Placing a single federal agency in charge of regulating all high-containment biological facilities (both BSL-4 and BSL-3, regardless of whether they contain select agents) in the United States would help enhance and rationalise external oversight in this area. This lead agency should determine the requirements for all biodefence laboratories, approve the construction of all new facilities, manage a central database of all laboratories, vet their personnel and procedures, and establish and enforce a common set of safety and security regulations at all these facilities (supporting additional training, if necessary).
Toward A Biological Security Culture
Some scientists have expressed concern that overly rigid regulations could impede important biological research on possible disease countermeasures, such as by limiting contacts and specimen exchanges among lab workers, and delay the response to any biological emergency, for instance by preventing experts who lack clearance from contributing to the response. They note that many of the listed agents are either available naturally or readily obtainable through DNA synthesis or from foreign sources. In addition, many newly created agents, exhibiting similar properties to the select agencies, are not on the list.
Although the US regulatory system for dangerous biological pathogens has problems, the biological security practices appear much weaker at the hundreds of international culture collections. These institutions sell the listed agents as well as other dangerous pathogens and toxins on world markets for declared research and industrial purposes. The World Federation for Culture Collections reports that more than 500 culture collections exist in sixty-six countries.
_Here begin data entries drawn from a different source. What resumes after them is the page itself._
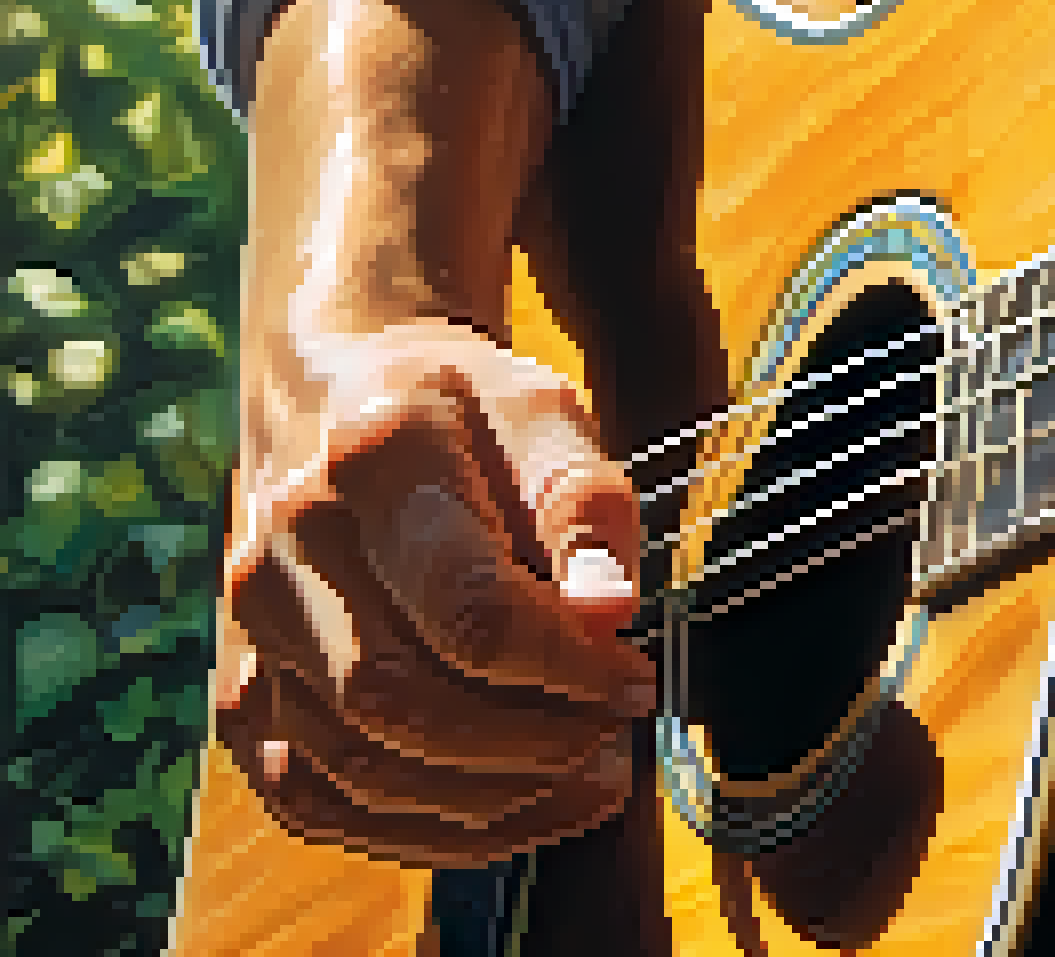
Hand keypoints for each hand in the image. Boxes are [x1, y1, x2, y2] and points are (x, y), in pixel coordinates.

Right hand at [217, 320, 655, 866]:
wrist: (341, 402)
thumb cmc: (468, 414)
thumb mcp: (545, 413)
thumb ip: (582, 502)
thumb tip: (609, 611)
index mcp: (374, 459)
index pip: (470, 608)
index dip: (568, 667)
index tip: (634, 679)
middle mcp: (285, 543)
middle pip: (400, 699)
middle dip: (528, 745)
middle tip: (611, 735)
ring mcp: (249, 623)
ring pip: (356, 764)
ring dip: (488, 800)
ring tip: (583, 779)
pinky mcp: (240, 689)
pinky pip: (314, 799)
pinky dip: (422, 832)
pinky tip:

Promoting a stronger ‘security culture’ provides a middle way: reducing the risk that American biological defence efforts will increase the threat of future biological attacks without unduly impeding biologists’ activities through excessive constraints. Information campaigns by government agencies, professional associations, academic institutions and non-governmental organisations can raise the awareness of biological workers of the need to safeguard against the misuse of biological substances and technologies for nefarious purposes. The adoption of formal codes of conduct by life scientists can help ensure that this awareness manifests itself in improved biological safety and security practices. Making greater use of these conscious-raising and voluntary activities would complement the Select Agent Program and other more narrowly targeted efforts to enhance the physical security of dangerous substances and facilities.